--- Task details ---
Copy the passage in the kitchen equipment maintenance checklist below word for word, from "Every piece of" up to and including "normal warm-up time.".

--- Source ---
- - -

Kitchen Equipment

The Commercial Kitchen Equipment Maintenance Checklist Every Facility Manager Needs

SSI Services Editorial Team March 18, 2026 8 min read Kitchen Equipment

Effective commercial kitchen equipment maintenance happens at two levels: the daily and monthly checks that kitchen staff and facility managers can perform themselves, and the quarterly or semi-annual professional service visits that address the mechanical and calibration work that requires a trained technician. This checklist covers both.

The goal isn't to turn kitchen staff into technicians — it's to catch the visible warning signs early and ensure that the scheduled professional visits cover everything the technical side requires. Consistent monitoring at the operator level, combined with structured professional service, is what prevents the emergency calls that happen at the worst possible time.

Daily Checks — All Equipment

Every piece of commercial cooking equipment should receive a brief visual inspection before the start of each shift. Staff should be trained to look for and report: unusual odors (gas smell from gas equipment, burning smell from electrical equipment), unusual sounds (banging, clicking, rattling that wasn't present before), visible damage to controls or components, and any equipment that's not reaching temperature within its normal warm-up time.

- - -

--- Stored data ---

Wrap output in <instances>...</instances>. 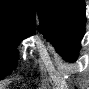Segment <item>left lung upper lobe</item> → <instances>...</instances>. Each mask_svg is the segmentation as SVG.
Instances as JSON below:
<instances>
[{
  "label": "left lung upper lobe",
  "mask_w": 89,
  "mask_h": 89,
  "mask_svg": "<svg viewBox=\"0 0 89 89\" xmlns=\"http://www.w3.org/2000/svg\"><path fill=\"white\" fill-rule=\"evenodd\" d=\"M42 30L67 61L78 57L84 36L86 5L84 0H33Z\"/></svg>",
  "instance_id": "obj_1"
}]
</instances>
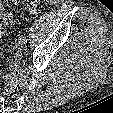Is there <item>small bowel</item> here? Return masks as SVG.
<instances>
[{"instance_id":"c3829d8e","label":"small bowel","mask_w":113,"mask_h":113,"mask_svg":"<svg viewBox=\"0 0 113 113\" xmlns=\"http://www.w3.org/2000/svg\"><path fill=\"white\" fill-rule=\"evenodd\" d=\"M13 22L14 17L11 13H7L5 9L3 8V0H0V23L3 24V27L0 25V41H1V35L3 33L4 27L6 26L7 22Z\"/></svg>"}]
</instances>
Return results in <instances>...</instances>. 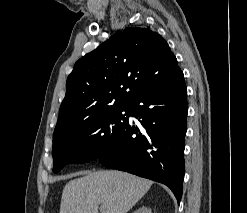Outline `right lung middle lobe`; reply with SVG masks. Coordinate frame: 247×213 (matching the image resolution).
<instances>
[{"label": "right lung middle lobe", "mask_w": 247, "mask_h": 213, "mask_svg": "<svg viewBox=\"0 0 247 213\" xmlns=\"http://www.w3.org/2000/svg\"><path fill=\"white\" fill-rule=\"evenodd\" d=\"M129 113V104L116 106L53 137V172H58L69 163L95 160L102 152L111 149L118 133L128 123Z\"/></svg>", "instance_id": "1"}]
</instances>
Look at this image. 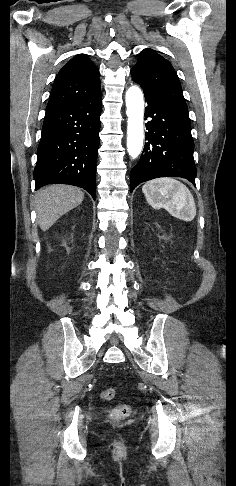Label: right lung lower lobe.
Masks as SVG:
<instances>
[{
  "mask_svg": "<svg viewBox=\"0 0 236 486\" xmlns=\"http://www.w3.org/2000/svg\"><path fill=\"white\" fill-rule=\"evenodd\" d=\"M101 96L46 110L34 169L36 190L48 184L84 188L95 200Z\"/></svg>",
  "mask_w": 236,
  "mask_h": 486,
  "instance_id": "98d812e1",
  "label": "right lung lower lobe"
}]
</instances>
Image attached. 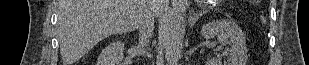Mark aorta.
I'll return each mask as SVG.
<instances>
[{
    "label": "aorta",
    "instance_id": "762f6f07",
    "mask_svg": "<svg viewBox=\"0 0 309 65\" xmlns=\"http://www.w3.org/2000/svg\"><path fill=\"white\" fill-rule=\"evenodd\" d=\"M183 0H171V9L165 32V59L168 65H177L180 59L183 37Z\"/></svg>",
    "mask_w": 309,
    "mask_h": 65
}]
</instances>
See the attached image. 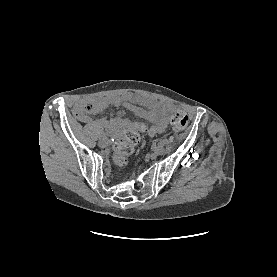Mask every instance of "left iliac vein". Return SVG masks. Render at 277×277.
Masks as SVG:
<instances>
[{
    "label": "left iliac vein",
    "instance_id": "4c4485c4",
    "mask_svg": "<svg viewBox=\"0 0 277 277\" xmlns=\"http://www.w3.org/2000/svg\"><path fill=\"white\" fill-rule=\"evenodd\" d=\"M153 153L156 155H162L164 153V147L162 145H157L153 148Z\"/></svg>",
    "mask_w": 277,
    "mask_h": 277
}]
</instances>
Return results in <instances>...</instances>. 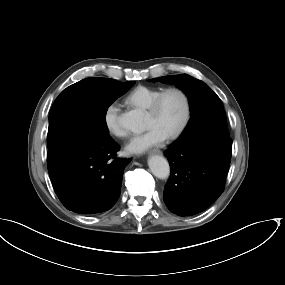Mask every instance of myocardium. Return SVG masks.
<instances>
[{
    "label": "myocardium",
    "mask_w": 285,
    "mask_h": 285,
    "mask_svg": "<svg viewBox=\"0 0 285 285\" xmlns=\"http://www.w3.org/2000/svg\"><path fill=\"white\" fill-rule=\"evenodd\" d=\"M171 92L178 93L182 97L184 102V115L180 125L177 127V129L174 132L166 136L167 139H176L184 132L191 117V101L189 95L184 89L180 87H169L162 90L151 102V104L147 108V111L150 114H156L161 106L164 97Z\"/></svg>",
    "instance_id": "1"
}]
</instances>
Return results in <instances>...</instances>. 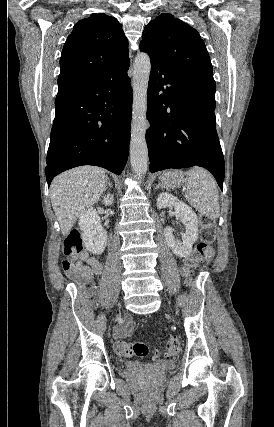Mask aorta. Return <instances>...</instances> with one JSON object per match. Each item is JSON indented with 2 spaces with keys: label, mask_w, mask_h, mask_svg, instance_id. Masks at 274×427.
<instances>
[{
  "label": "aorta",
  "mask_w": 274,
  "mask_h": 427,
  "mask_svg": "<svg viewBox=\"0 0 274 427\" xmlns=\"http://www.w3.org/2000/svg\"><path fill=\"white\" fill-rule=\"evenodd\" d=\"M151 71L150 57L138 53L133 63V106L130 140V161L136 177H143L148 169L146 130L149 122L147 112V90Z\"/></svg>",
  "instance_id": "aorta-1"
}]
</instances>
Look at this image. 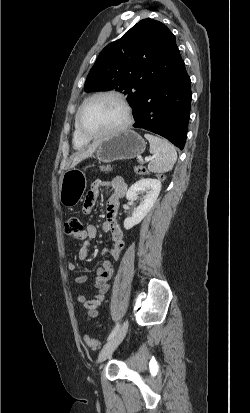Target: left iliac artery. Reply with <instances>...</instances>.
Segmentation results:
<instances>
[{
  "label": "left iliac artery",
  "instance_id": "left-iliac-artery-1",
  "mask_svg": "<svg viewBox=\"0 0 250 413\" xmlns=\"http://www.w3.org/2000/svg\"><path fill=\"white\" fill-rule=\"evenodd\" d=\"M119 329H120V324L117 323L116 326H115V328L112 330V332H111L110 335L108 336V339H107V340H110L111 338H113Z\"/></svg>",
  "mask_w": 250,
  "mask_h": 413
}]
</instances>
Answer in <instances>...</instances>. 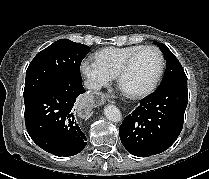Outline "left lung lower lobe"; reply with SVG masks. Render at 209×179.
Masks as SVG:
<instances>
[{
  "label": "left lung lower lobe",
  "mask_w": 209,
  "mask_h": 179,
  "mask_svg": "<svg viewBox=\"0 0 209 179\" xmlns=\"http://www.w3.org/2000/svg\"><path fill=\"white\" fill-rule=\"evenodd\" d=\"M188 103L187 81L158 88L119 127L123 146L138 157L167 150L179 136Z\"/></svg>",
  "instance_id": "0a47b994"
}]
</instances>
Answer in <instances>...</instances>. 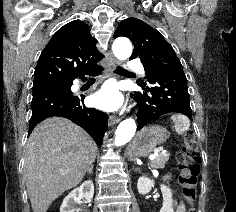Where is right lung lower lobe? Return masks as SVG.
<instances>
[{"label":"right lung lower lobe","mask_w":236,"mask_h":212,"mask_svg":"<svg viewBox=\"0 0 236 212\" xmlns=\"http://www.w3.org/2000/svg\"><path fill=\"white\" fill-rule=\"evenodd\" d=\"M103 68L95 65L85 75H99ZM72 81L59 84L55 82H41L33 85L31 102L32 116L29 123V133L42 120L48 117H65L86 130L101 146L104 133L108 128V115L94 108L84 105L85 96H74L70 90Z\"/></svg>","instance_id":"right-lung-lower-lobe-1"}]
</instances>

- - -

--- Full output ---
Every piece of commercial cooking equipment should receive a brief visual inspection before the start of each shift. Staff should be trained to look for and report: unusual odors (gas smell from gas equipment, burning smell from electrical equipment), unusual sounds (banging, clicking, rattling that wasn't present before), visible damage to controls or components, and any equipment that's not reaching temperature within its normal warm-up time.